Our Quantitative Imaging Centre is located at our Edmonton Research Park facility. We utilize the Toshiba Aquilion One X-ray CT scanner, a third generation 320-slice helical scanner. It is capable of imaging up to 1.9m in length with a field of view up to 50cm in diameter.

With 72kW of power and advanced iterative reconstruction, the scanner can acquire low-noise images in seconds or minutes (as fast as one-third of a second in volume mode). The machine also has a nominal voxel size down to 1/3mm. The 72cm bore and 300kg weight limit can accommodate dynamic, large-scale experiments in a laboratory setting to identify materials (primarily liquid) via density analysis. Additionally, we can create comprehensive 3D reconstructions and animations of dynamic objects.

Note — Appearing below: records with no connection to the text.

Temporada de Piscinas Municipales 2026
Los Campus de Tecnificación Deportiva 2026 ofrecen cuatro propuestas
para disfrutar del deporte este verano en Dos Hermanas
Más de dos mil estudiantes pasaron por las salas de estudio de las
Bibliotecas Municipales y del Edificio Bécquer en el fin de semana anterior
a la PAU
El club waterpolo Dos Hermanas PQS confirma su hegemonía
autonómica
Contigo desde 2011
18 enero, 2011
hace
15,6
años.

The CT scanner has been used for a variety of applications, ranging from straightforward imaging of core samples (rock samples extracted from oil wells) to more intricate transient imaging involving the settling of solids in tailing pond samples. More novel applications include the imaging of prehistoric dinosaur fossils and hockey equipment.

Our CT imaging technology provides a very consistent, non-intrusive, and safe method of viewing the internals of the scanned samples. While a lot of information can be discovered about the sample from other tests, obtaining images of the internal characteristics of samples are often key to obtaining a comprehensive understanding.